• 作業依頼 A: 以下の原文から、「ハイブリッド励起子状態は光と」を含む語句で始まり「状態の検出にも期待ができる.」で終わる部分を取り出し、「永久双極子モーメント」を「電気双極子モーメント」に置き換えて書き直してください。

• 原文:
•••

また島崎氏らは,励起子共鳴をセンサーとして利用することによって,新しい電荷秩序を発見した.励起子のウムクラップ散乱を通じて,これらの充填率における電荷秩序の存在を確認した.ウムクラップ散乱は周期的なポテンシャルによって引き起こされる現象であり,この観測により,モアレ格子内の電子が周期的な電荷秩序を形成していることが示された(図3).このような電荷秩序の観測は,モアレ超格子系における多体物理の理解をさらに深める重要な発見である.

図3 モアレ格子内の電子が形成する周期的なサブバンド構造

また島崎氏らは,単層六方窒化ホウ素(hBN)のトンネル障壁(※11)を介した正孔のトンネル結合により,ハイブリッド励起子状態(異なるタイプの励起子が相互作用して形成される複合的な状態)が形成されることを突き止めた.ハイブリッド励起子状態は,電子と正孔が同じ層の中に存在する「層内励起子」,電子と正孔が異なる層に跨って存在する「層間励起子」,この2つの準粒子の混合状態である.二層間の正孔のトンネル結合によって実現され,通常は両立しないような複数の励起子の特性を併せ持つことが特徴である.

※11 トンネル障壁 量子力学的なトンネル効果において,粒子が透過することができる障壁(バリア)のこと

ハイブリッド励起子状態は光との結合が強く(層内励起子において電子と正孔が空間的に接近していることによる),かつ励起子間の相互作用も強い(層間励起子において電子と正孔が空間的に離れていることから生じる永久双極子モーメント〈※12〉による)という両方の性質を持つ.「それゆえ,励起子間の相互作用を介して光子間の相互作用を増強することが可能であり,光子間の相互作用が重要となる非線形光学効果の研究へ応用可能性があると考えられます」と島崎氏は話す.さらにハイブリッド励起子状態は永久双極子モーメントを持つことから周囲の系による静電遮蔽の影響を受けやすく,光との結合が強いことから,高感度に電子系をプローブするためのセンサーとして有用であると考えられるという.このような高感度な電子系のプローブは,電子系で量子シミュレータを構築した際の電子状態の検出にも期待ができる.

•••

• 作業依頼 B: 次のエントリから、「right」という文字列を含む行をすべて書き出してください。大文字と小文字は区別します。

•••

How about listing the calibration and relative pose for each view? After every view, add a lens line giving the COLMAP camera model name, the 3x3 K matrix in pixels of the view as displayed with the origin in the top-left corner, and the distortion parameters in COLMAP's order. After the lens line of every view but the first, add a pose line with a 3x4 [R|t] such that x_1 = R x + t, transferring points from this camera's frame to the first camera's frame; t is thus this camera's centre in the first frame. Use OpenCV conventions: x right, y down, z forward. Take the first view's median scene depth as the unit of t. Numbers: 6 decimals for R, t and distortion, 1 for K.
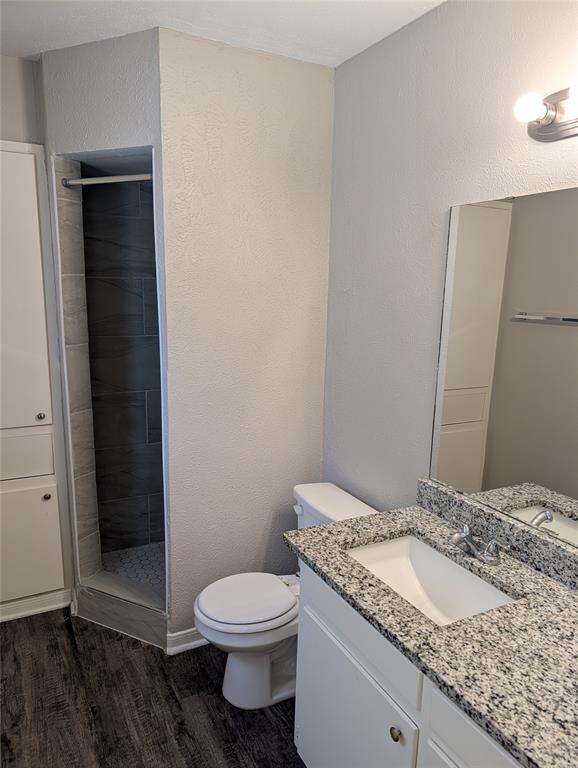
lens RADIAL K [[555.2, 0, 288.6], [0, 555.2, 397.6], [0, 0, 1]] dist [0.022535, -0.022366]
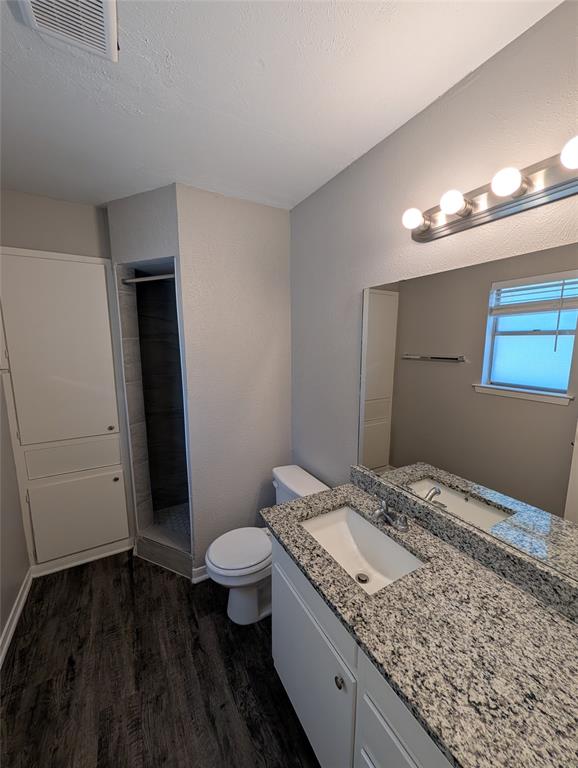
lens RADIAL K [[295.1, 0, 292.3], [0, 295.1, 381.3], [0, 0, 1]] dist [0.001314, -0.000228]
pose [[0.999090, -0.027505, 0.032586, 0.053762], [0.029593, 0.997417, -0.065444, -0.034915], [-0.030701, 0.066348, 0.997324, 0.183344]]
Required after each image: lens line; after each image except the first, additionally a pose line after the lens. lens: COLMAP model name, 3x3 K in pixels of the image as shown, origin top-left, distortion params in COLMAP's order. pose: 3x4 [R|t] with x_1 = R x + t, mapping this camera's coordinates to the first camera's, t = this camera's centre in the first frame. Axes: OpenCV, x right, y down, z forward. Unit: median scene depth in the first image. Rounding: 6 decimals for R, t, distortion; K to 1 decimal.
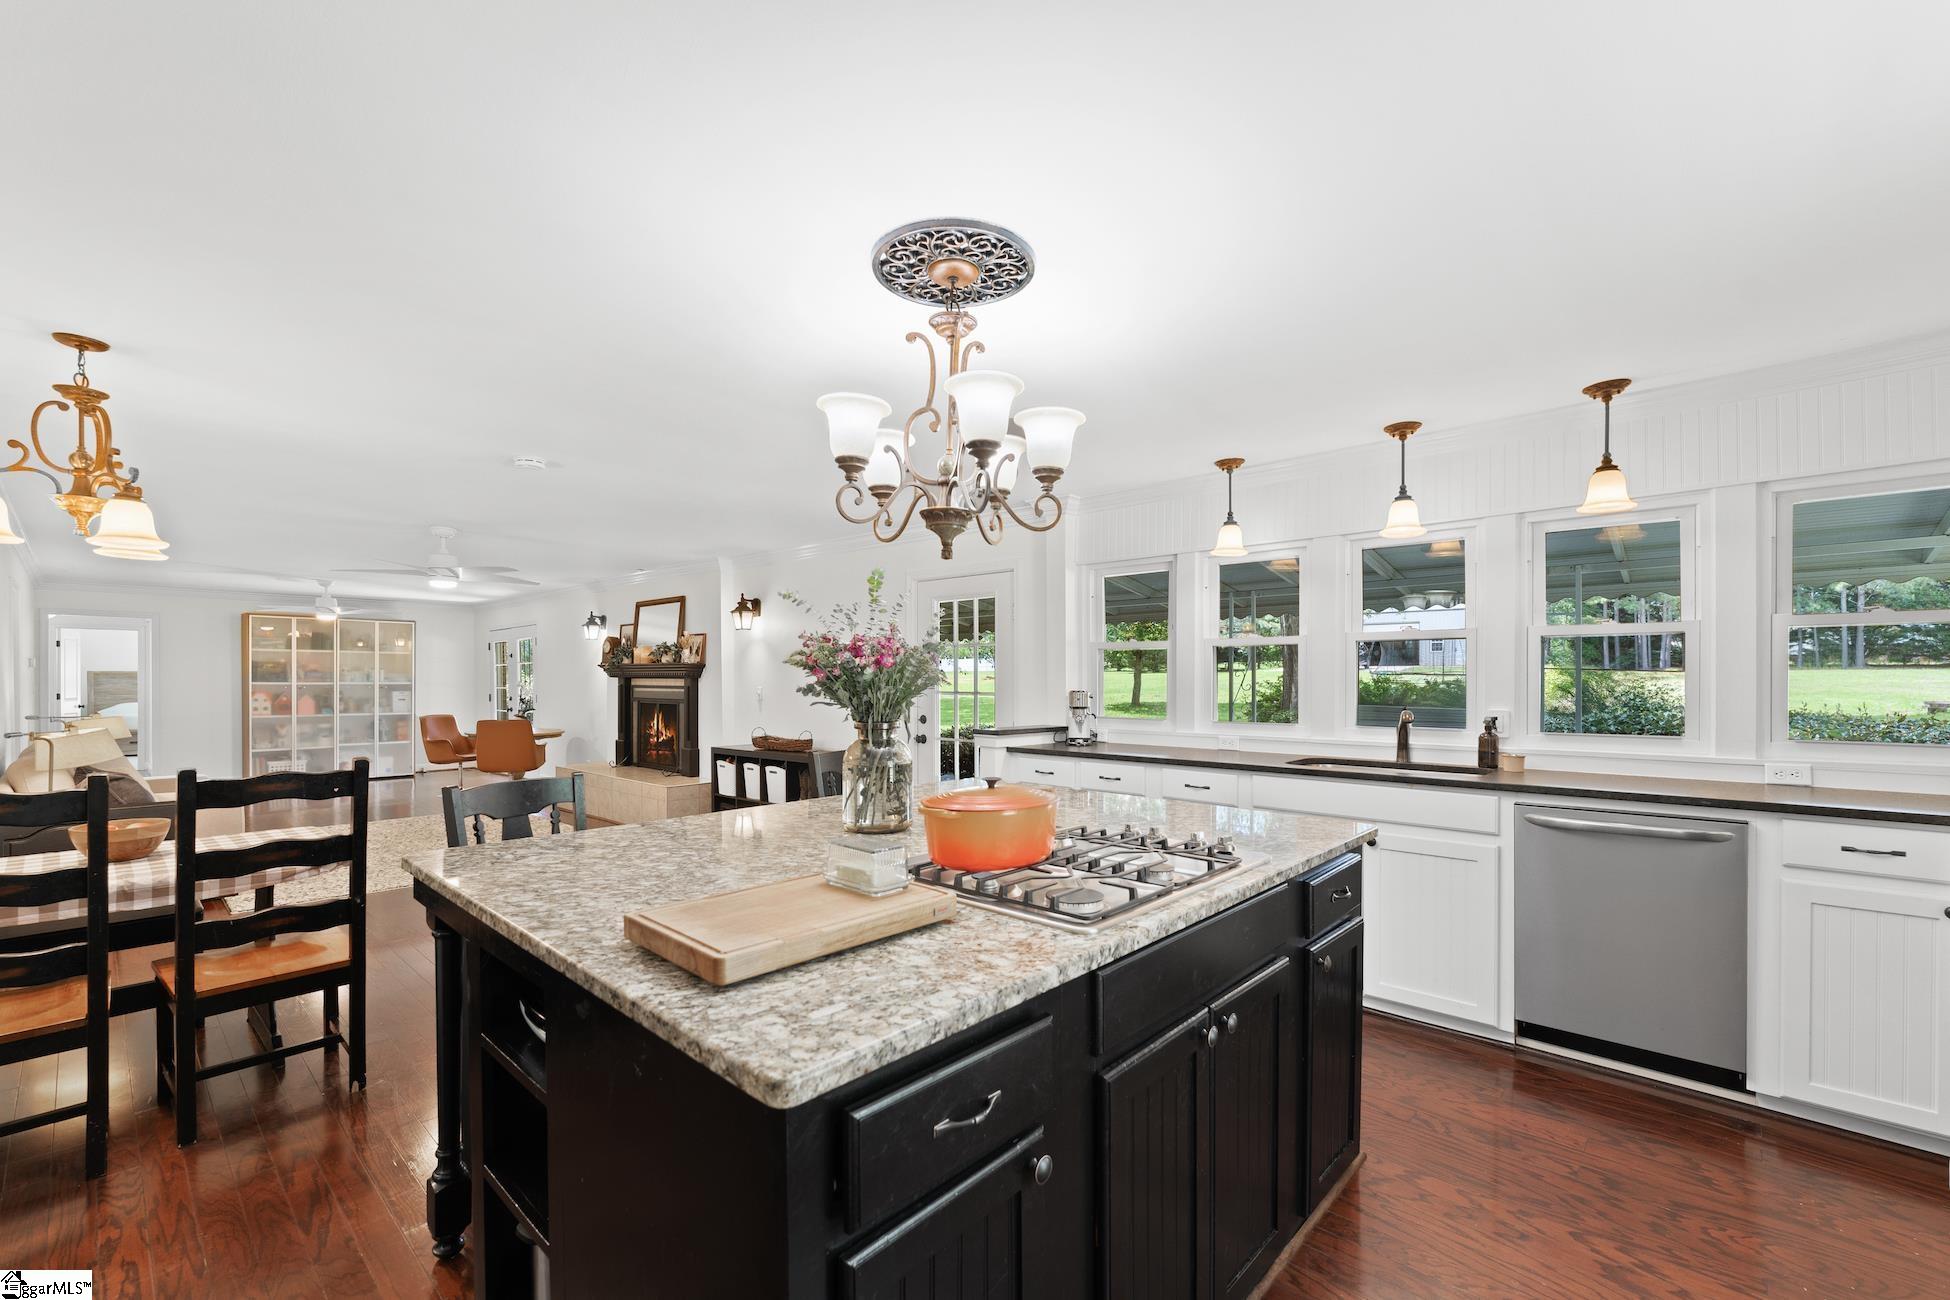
lens RADIAL K [[789.3, 0, 953.5], [0, 789.3, 685.5], [0, 0, 1]] dist [0.001107, -0.000317]
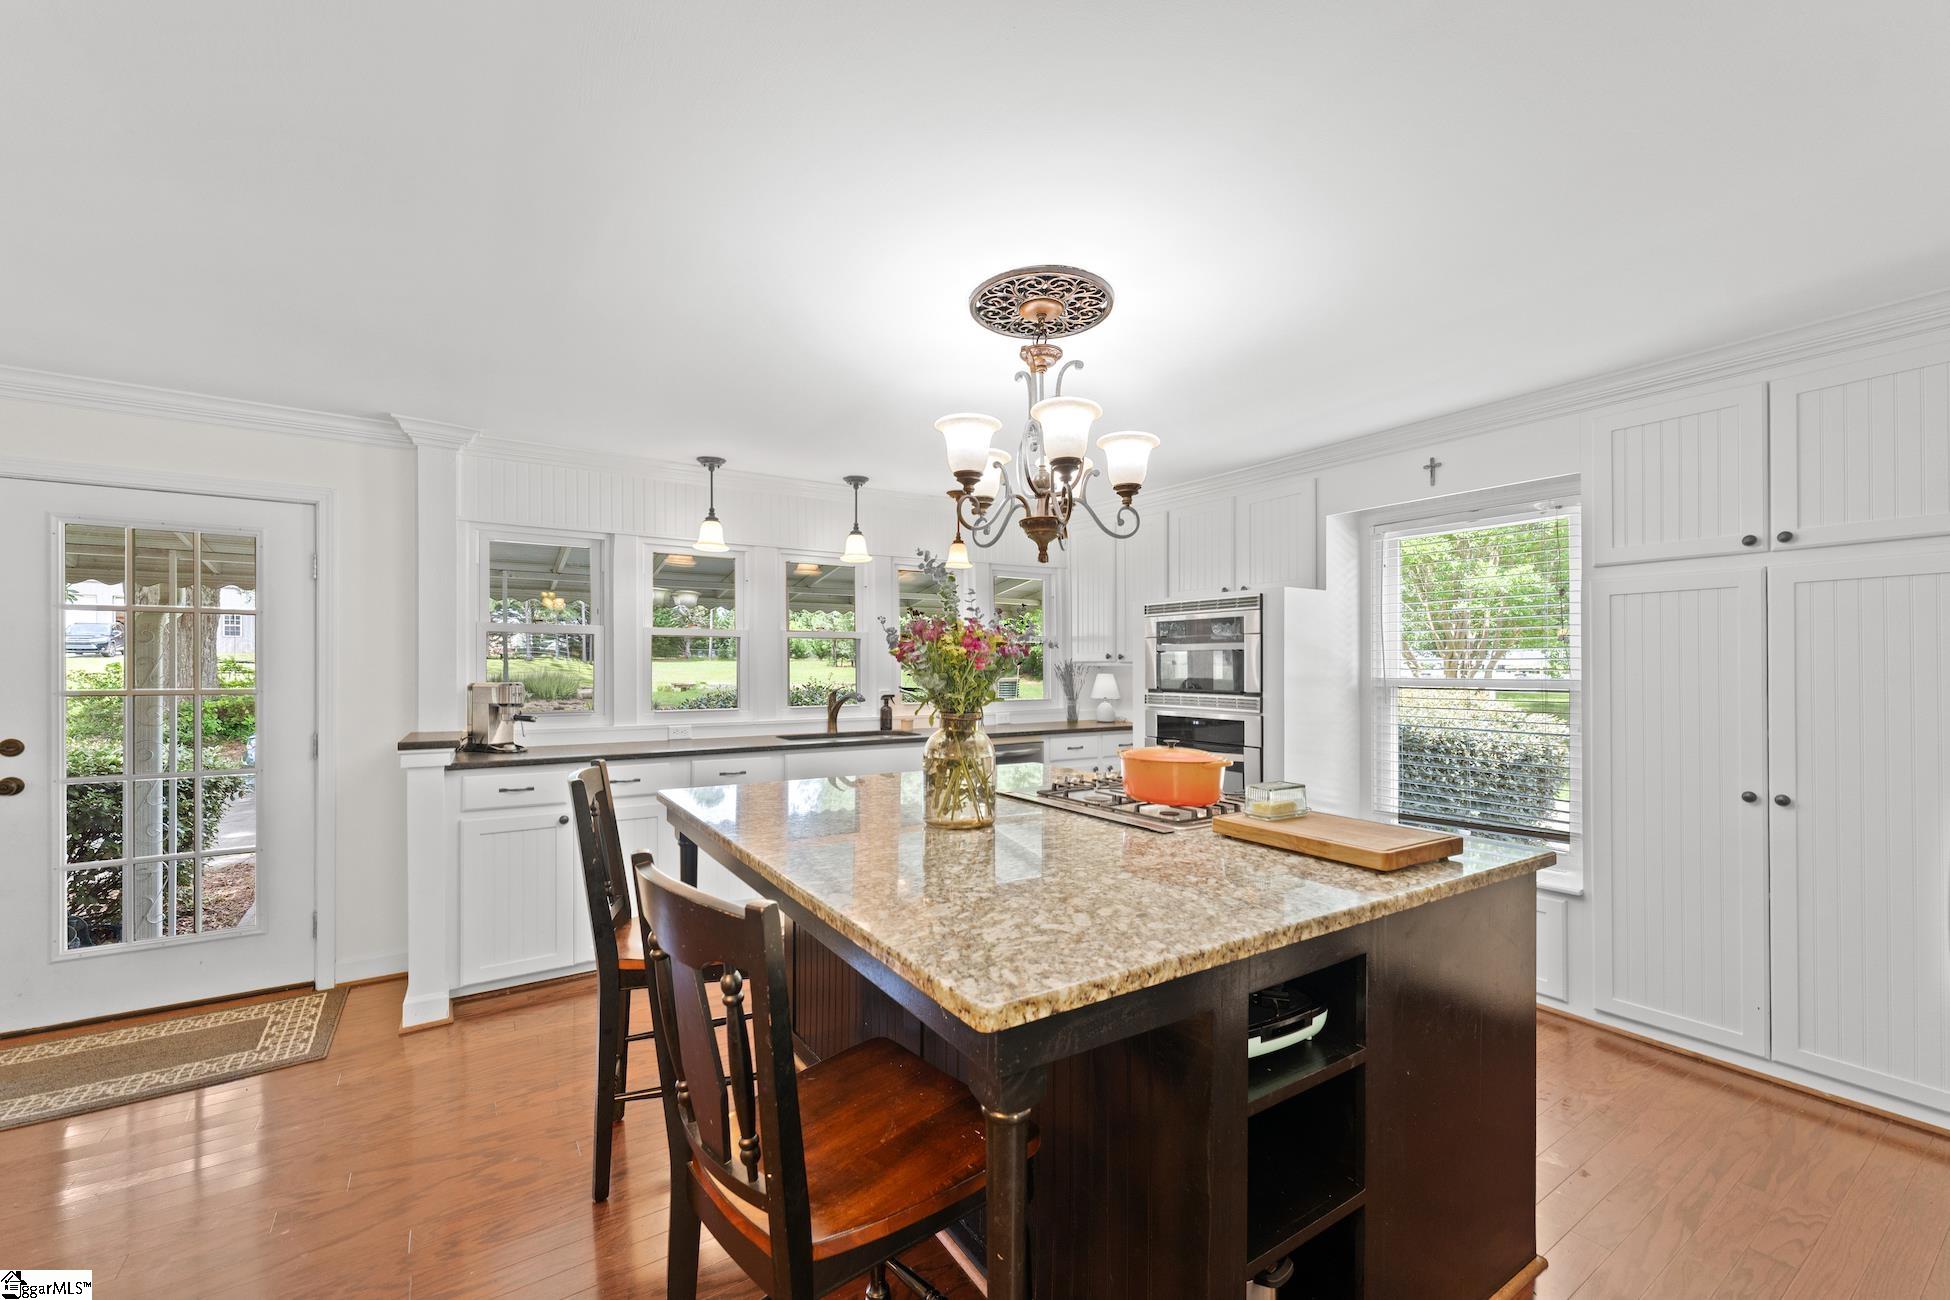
lens RADIAL K [[789.3, 0, 962.2], [0, 789.3, 659.0], [0, 0, 1]] dist [0.001107, -0.000317]
pose [[0.244145, 0.013576, 0.969644, -0.655213], [0.007578, 0.999845, -0.015907, -0.001434], [-0.969709, 0.011232, 0.244005, 0.488603]]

•••

• 想定解答 A:
ハイブリッド励起子状態は光との結合が強く(層内励起子において電子と正孔が空間的に接近していることによる),かつ励起子間の相互作用も強い(層間励起子において電子と正孔が空間的に離れていることから生じる電気双極子モーメント〈※12〉による)という両方の性質を持つ.「それゆえ,励起子間の相互作用を介して光子間の相互作用を増強することが可能であり,光子間の相互作用が重要となる非線形光学効果の研究へ応用可能性があると考えられます」と島崎氏は話す.さらにハイブリッド励起子状態は電気双極子モーメントを持つことから周囲の系による静電遮蔽の影響を受けやすく,光との結合が強いことから,高感度に電子系をプローブするためのセンサーとして有用であると考えられるという.このような高感度な電子系のプローブは,電子系で量子シミュレータを構築した際の電子状態の検出にも期待ができる.

• 想定解答 B:
How about listing the calibration and relative pose for each view? After every view, add a lens line giving the COLMAP camera model name, the 3x3 K matrix in pixels of the view as displayed with the origin in the top-left corner, and the distortion parameters in COLMAP's order. After the lens line of every view but the first, add a pose line with a 3x4 [R|t] such that x_1 = R x + t, transferring points from this camera's frame to the first camera's frame; t is thus this camera's centre in the first frame. Use OpenCV conventions: x right, y down, z forward. Take the first view's median scene depth as the unit of t. Numbers: 6 decimals for R, t and distortion, 1 for K.
Required after each image: lens line; after each image except the first, additionally a pose line after the lens. lens: COLMAP model name, 3x3 K in pixels of the image as shown, origin top-left, distortion params in COLMAP's order. pose: 3x4 [R|t] with x_1 = R x + t, mapping this camera's coordinates to the first camera's, t = this camera's centre in the first frame. Axes: OpenCV, x right, y down, z forward. Unit: median scene depth in the first image. Rounding: 6 decimals for R, t, distortion; K to 1 decimal.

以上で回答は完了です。